Month: May 2025

  • Along the Leete

    (Sunday 14th April, 2024)

            Stu and I were at Loggerheads this morning. ‘But they get on so well together!’ I hear you say. So, to avoid any misunderstanding, we were both at Loggerheads Country Park in Denbighshire, which is a popular wooded area through which the river Alyn flows. (Actually, when I say flow…well, I will come back to that later).

    It was virtually mud-free on the path now, and: in fact, this was the first time we walked the full length of the Leete for quite some time. It was a refreshing change to not get bogged down!
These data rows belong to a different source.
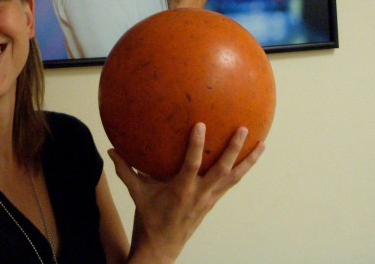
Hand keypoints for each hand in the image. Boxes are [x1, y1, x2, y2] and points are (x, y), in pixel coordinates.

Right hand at [109, 123, 263, 263]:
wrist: (162, 248)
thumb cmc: (148, 218)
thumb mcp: (136, 193)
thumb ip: (125, 170)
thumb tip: (111, 149)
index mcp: (181, 191)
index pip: (192, 164)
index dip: (197, 145)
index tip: (201, 124)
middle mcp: (200, 194)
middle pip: (223, 170)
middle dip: (234, 149)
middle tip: (244, 129)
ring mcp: (210, 199)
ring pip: (234, 178)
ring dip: (249, 161)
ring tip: (263, 144)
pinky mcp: (213, 202)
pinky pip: (231, 183)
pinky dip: (241, 170)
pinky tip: (250, 158)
        We saw blue tits, great tits, robins, blackbirds and what Stu thought was a chaffinch, and what I thought was a stonechat – I was convinced the bird had a black head but it only appeared fleetingly so its identity will remain forever unknown. The forest floor was bedecked with a range of flowering plants: there were creamy-yellow primroses, bluebells, dandelions, daisies, wood violets, celandines, campion, and the odd residual clump of daffodils. We also spotted a single group of wood anemones on the far bank before crossing the bridge to join the Leete path. Colour was everywhere and such a contrast to earlier visits in the year when, apart from the few conifers, everything was a dull and neutral shade.
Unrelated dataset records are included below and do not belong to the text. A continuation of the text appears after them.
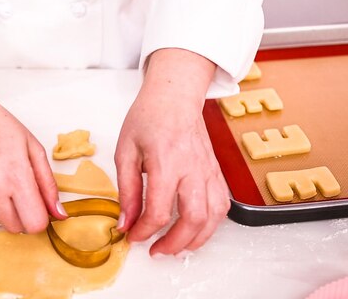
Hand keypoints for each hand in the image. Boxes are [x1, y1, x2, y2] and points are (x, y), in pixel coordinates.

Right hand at [0, 47, 66, 232]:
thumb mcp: (33, 149)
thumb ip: (48, 185)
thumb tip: (58, 213)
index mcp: (15, 176)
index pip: (34, 223)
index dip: (40, 218)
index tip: (39, 208)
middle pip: (15, 228)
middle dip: (22, 216)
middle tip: (20, 194)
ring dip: (2, 208)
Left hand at [115, 48, 230, 255]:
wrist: (175, 97)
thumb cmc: (148, 118)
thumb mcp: (125, 151)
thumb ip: (127, 190)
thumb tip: (126, 221)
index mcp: (166, 161)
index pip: (159, 209)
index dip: (144, 230)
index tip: (132, 236)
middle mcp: (192, 168)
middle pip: (192, 219)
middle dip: (173, 243)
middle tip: (155, 250)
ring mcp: (209, 171)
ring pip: (213, 217)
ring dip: (195, 240)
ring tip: (175, 247)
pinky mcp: (216, 172)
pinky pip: (221, 206)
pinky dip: (210, 225)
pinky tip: (194, 230)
        Towards the end of the Leete path at the Cilcain end, we saw that many of the trees had been coppiced. Not only does this allow in more light due to the clearing of the canopy, but it also opens up the views down to the valley floor and across to Moel Famau and the Clwydian range. Coppicing is carried out regularly to encourage plant and tree growth and sustainability.

        Today the river Alyn was in full spate. As I intimated at the beginning, the Alyn’s water flow is not always constant and can vary considerably; this being most noticeable during prolonged dry weather spells, when the level drops and the bed runs dry particularly at the far end of the Leete Path. ‘Leat’ (also spelled ‘lete’ and ‘leet’) is defined in the Merriam-Webster dictionary as ‘an artificial water trench leading to or from a mill’, and there is indeed an old mill by the Visitor Centre which was a corn mill and later a sawmill in its working life. River levels drop of course, but the Alyn also flows underground quite extensively at certain points because of natural gaps in the limestone bed which swallows a lot of the water, much of which is also carried into an underground cave system to the north of the park. Often, as you travel the Leete path in a north-westerly direction, the bare stones of the riverbed are the only markers of the river. I must point out though that this is mainly during prolonged dry spells, and when the temperature has risen.